Caminos hacia la inmortalidad

Tú, insensato, margina tu felicidad y ábrete bien los oídos porque a uno de tus descuidos te arrebataré ese cerebro insípido que supuestamente te guía. Y es que, ¿hace cuánto que no piensas en tu eternidad?, ¿y acaso tienes derecho a esa dejadez? Cualquiera con un grado aceptable de conciencia la tiene a ella por primera obligación.
Balbuceas y me reprochas -«¿qué es aquí aceptable?». Aceptable eres tú, el resto a mí es todo indiferencia. Después de todo, fuiste capaz de concebirme: ya que has alcanzado tan altas cotas, no te dejes despeñar sin más.

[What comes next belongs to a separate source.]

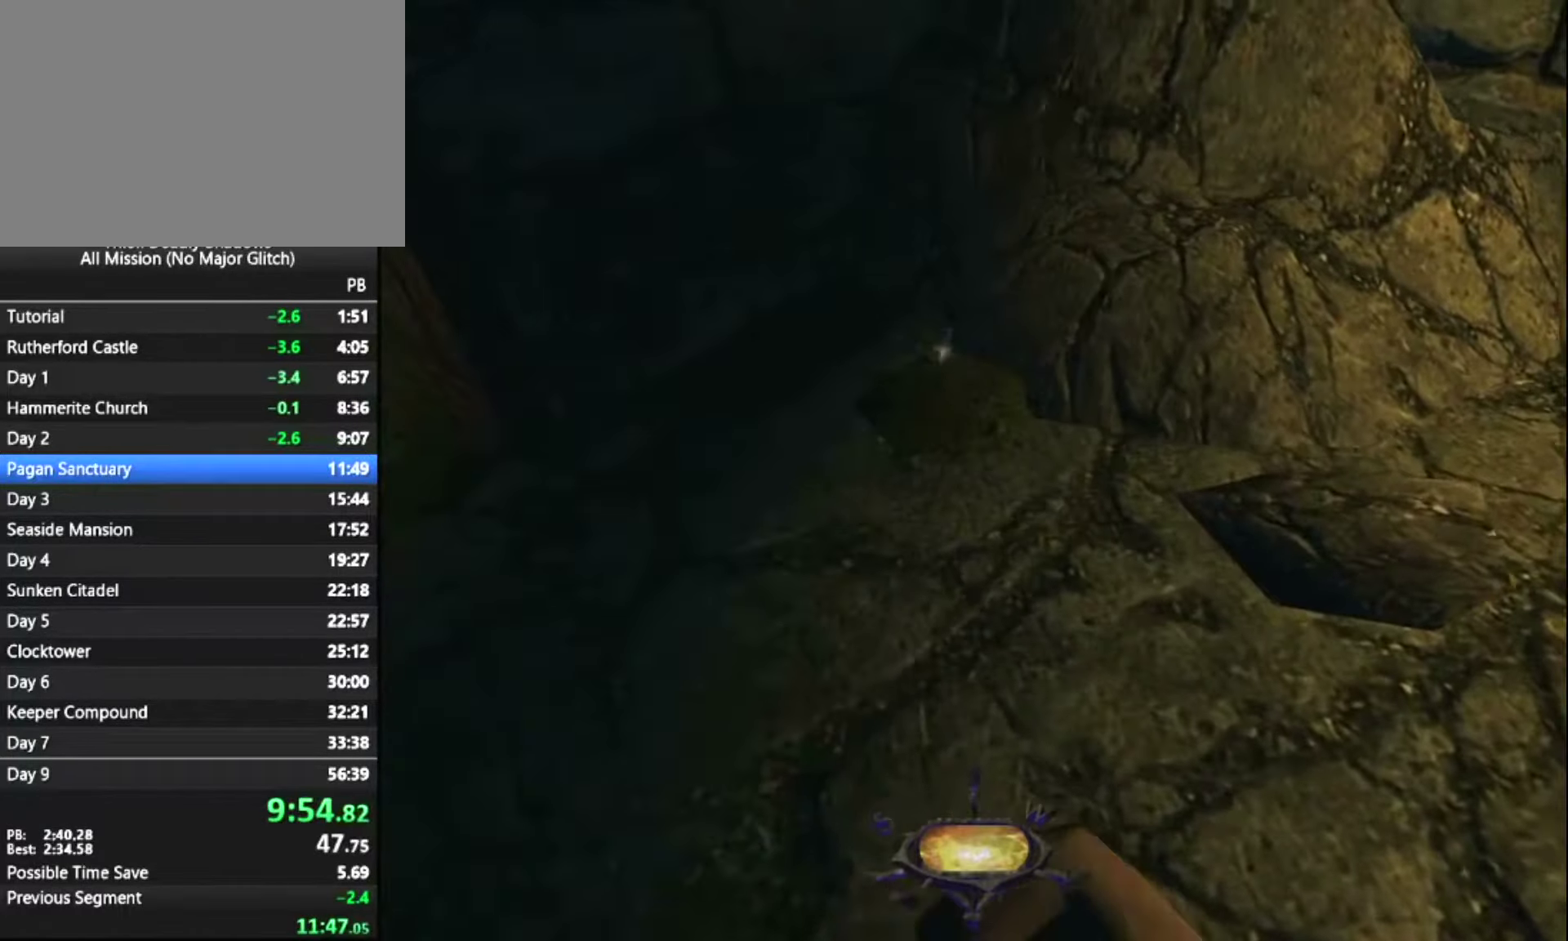
{"keys": ["z"], "mouse": [], "mouse_move": "left", "events": [[216, "mouse_right", "down"], [316, "mouse_right", "up"], [500, "q", "up"]]}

Recuerdo que recuerdas, mal y oscuro -como siempre-, los caminos que trazó Unamuno; las inmortalidades por los hijos, la obra, o la fama: ínfimas a todas luces. Así, no pudo sino acogerse al cristianismo y su promesa de resurrección de la carne. Pero tú y Yo no tenemos ni creemos en tanta pasión, por lo que la vía de la cruz la soterramos con las otras.
¿Qué nos queda entonces? Quisimos ser dios, uno cualquiera con tal de inmortales, pero aquel sueño ya acabó. Rechazamos del mismo modo, desilusionados y abatidos, retornos circulares, cielos e infiernos, sectas y logias, y un sinfín de promesas que consabemos vacuas.
Tan desolador es el panorama, que pareces conformarte al festín del gusano con tal de llegarle sonriendo. Pero Yo, unigénito y voraz, no me cansaré nunca de instigar el camino hacia la inmortalidad. Cuando lo encuentre, y sospecho como, quizá te espere, y tú, pasarás a ser entonces mi parásito consentido. Mientras, me eres útil tal cual.